Don’t wait: give to your children, give to your friends, give to your community. But most importantly, give to yourself. Within a reasonable framework of what you can afford — and with an eye toward those things that make you feel energized, inspired and alive — spend the money to do the thing. However much it costs, it will pay for itself over and over again throughout the course of your life.

Perkins calls these payouts “memory dividends.” Other writers have described them as “the re-experiencing of an experience.” The extra effort can take a toll in the short term (on your debit balance, or your sleep schedule), but in the end, will add color and texture to your life and yield stories you’ll tell forever.

Go Big, Go Home

Sometimes, on the rare and blissful occasions that I’m sitting around doing nothing at all, I’ll flash back to moments of my life that were so odd or extraordinary I’ll question whether they ever happened at all. Like running through the desert as the sun set outside San Bernardino, or shopping for bread and cabbage at a grocery store the size of a Home Depot in Saint Petersburg, Russia.

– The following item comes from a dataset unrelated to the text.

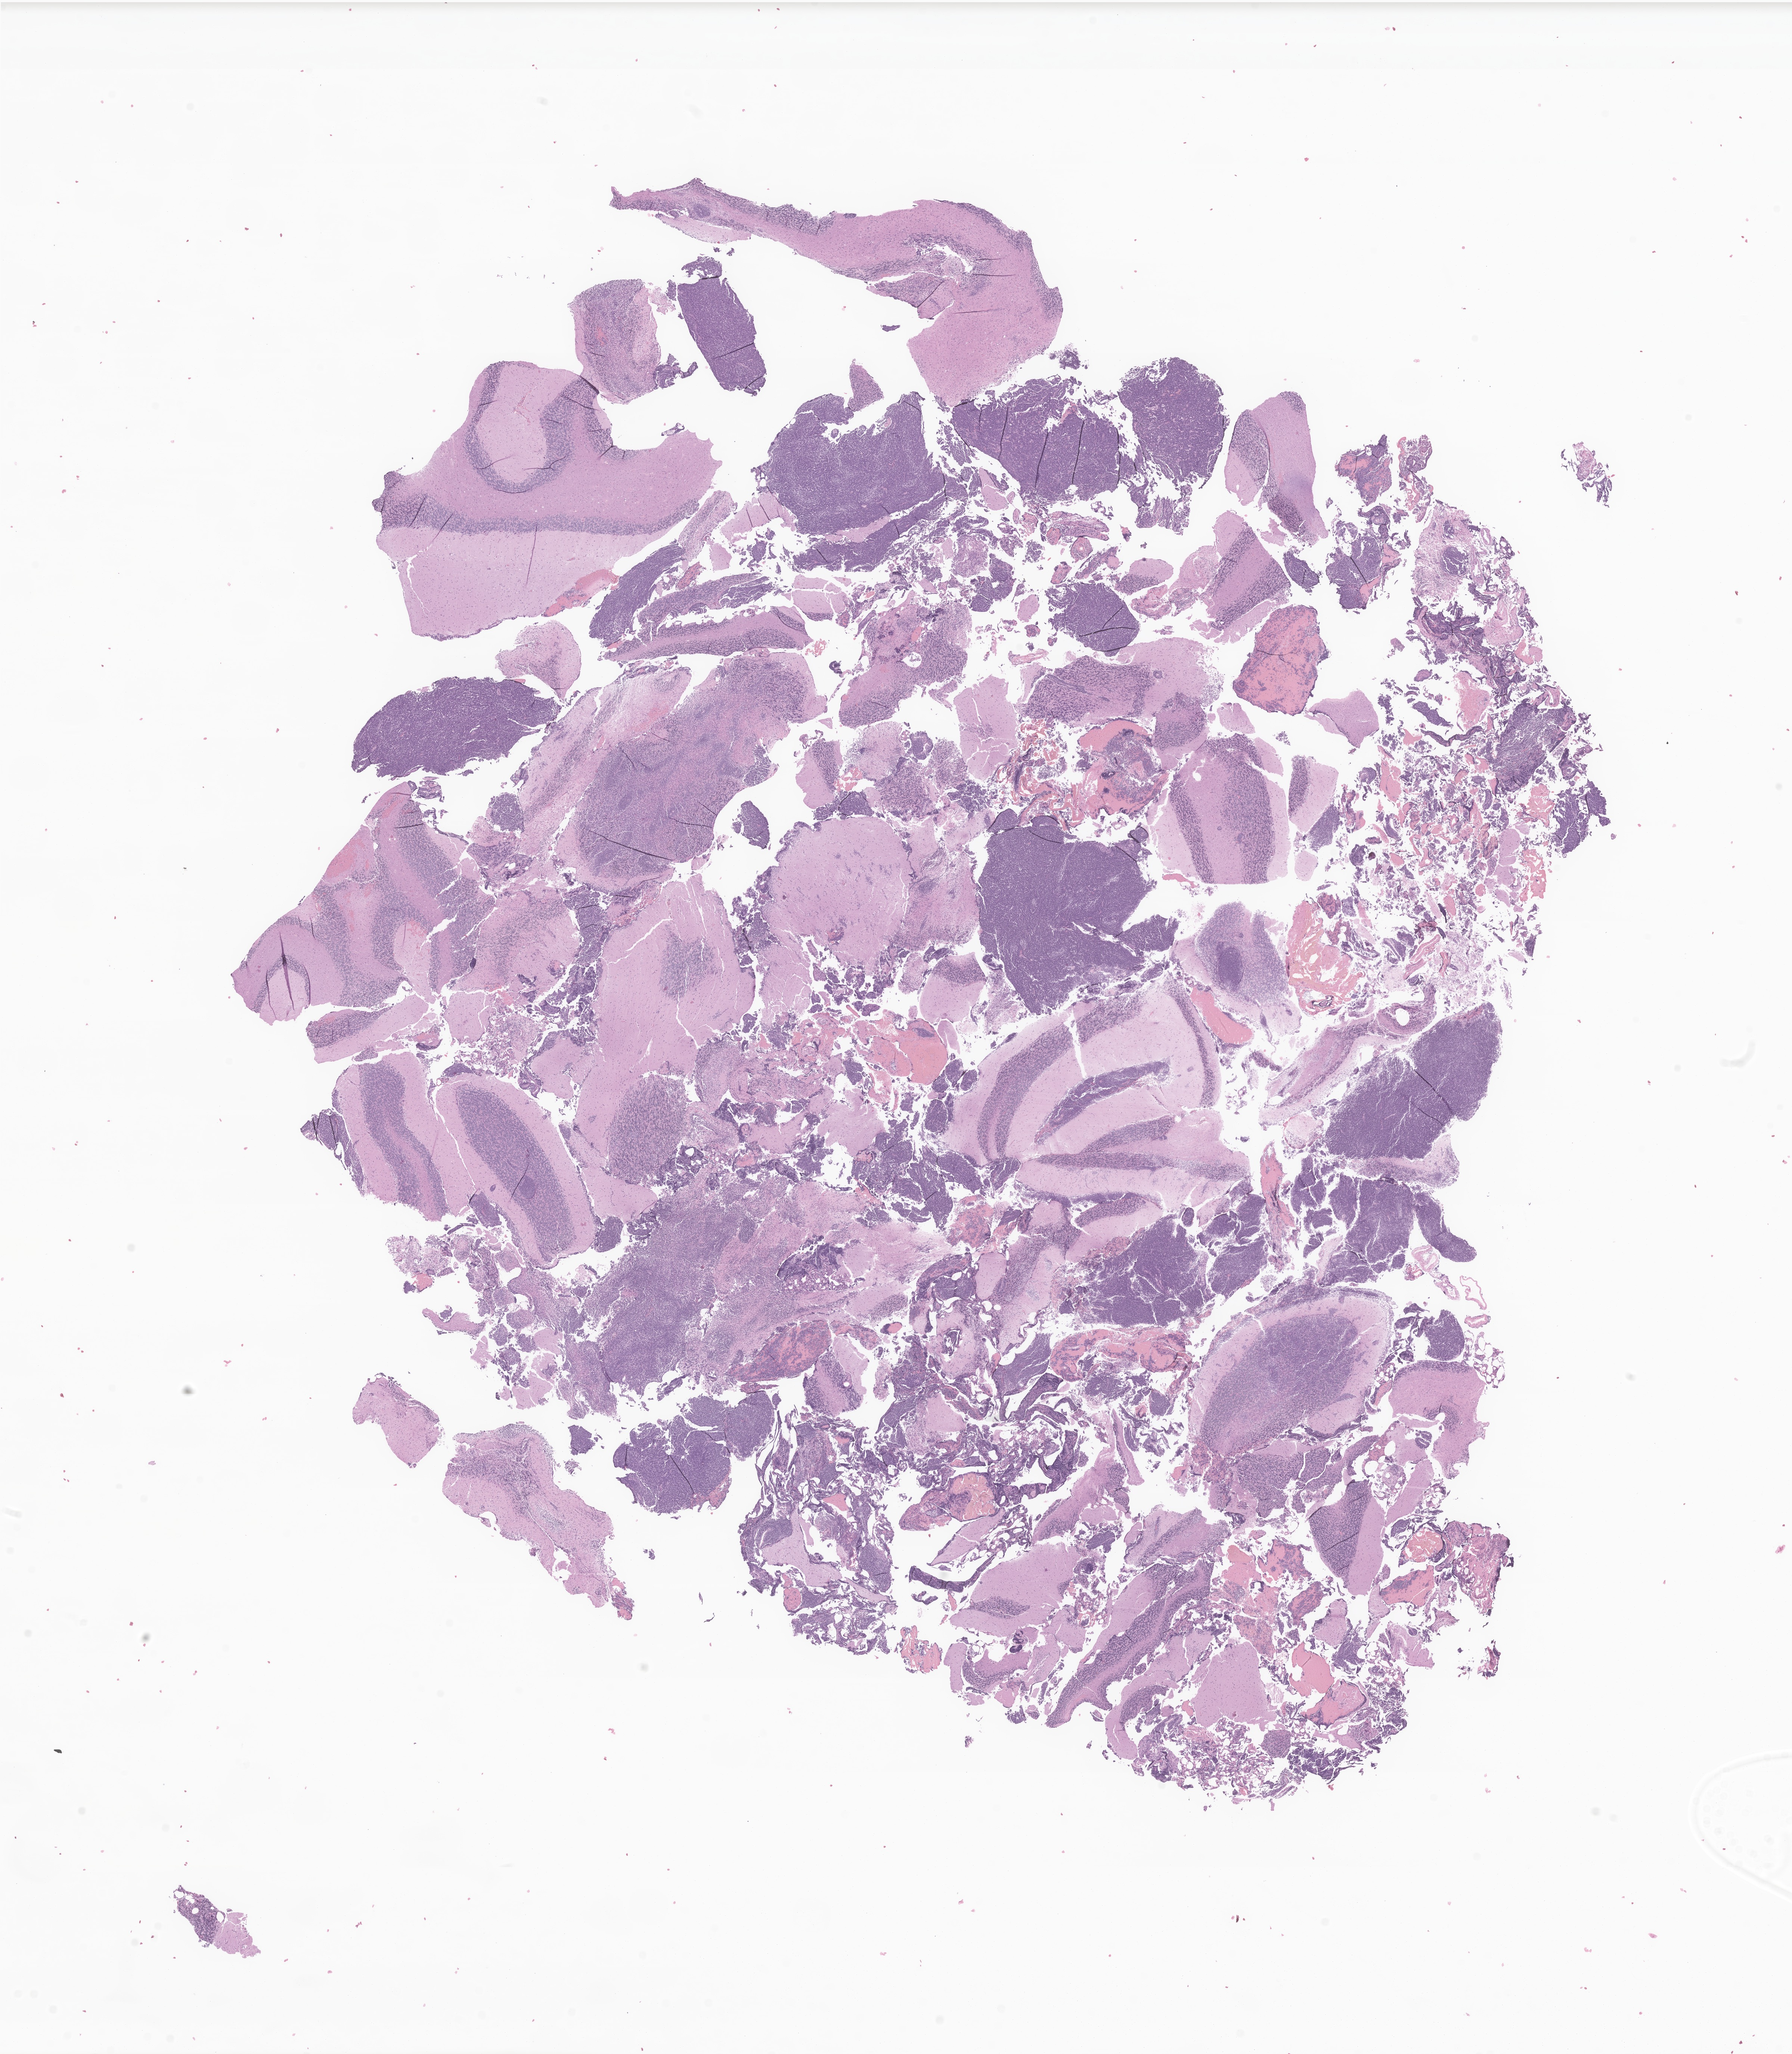
Whole-slide image, haematoxylin and eosin stain of tumor tissue from the cerebellum, low-resolution overview of the scanned area, about 20.2 x 23.2 mm. Formalin-fixed paraffin-embedded section. Female patient, age 182 months (15 years 2 months).
Recorded diagnosis: Medulloblastoma, NOS.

Of course, travel is a surefire way to create memory dividends. Same as shelling for a concert that you must attend, no matter the Stubhub price gauging, or Game 7 of the World Series. But you can create memory dividends in small ways, too. Go on a walk with a family member when they could really need it. Read a book to your kid. Plan a special night for your significant other for no real reason.

Chances are, you’ll be able to re-experience these memories one day, and cash in on the dividends. But even if they don’t pop specifically into your brain, they may long linger in the your loved one’s head, as something vital and cherished. That’s what it really means to be rich for life.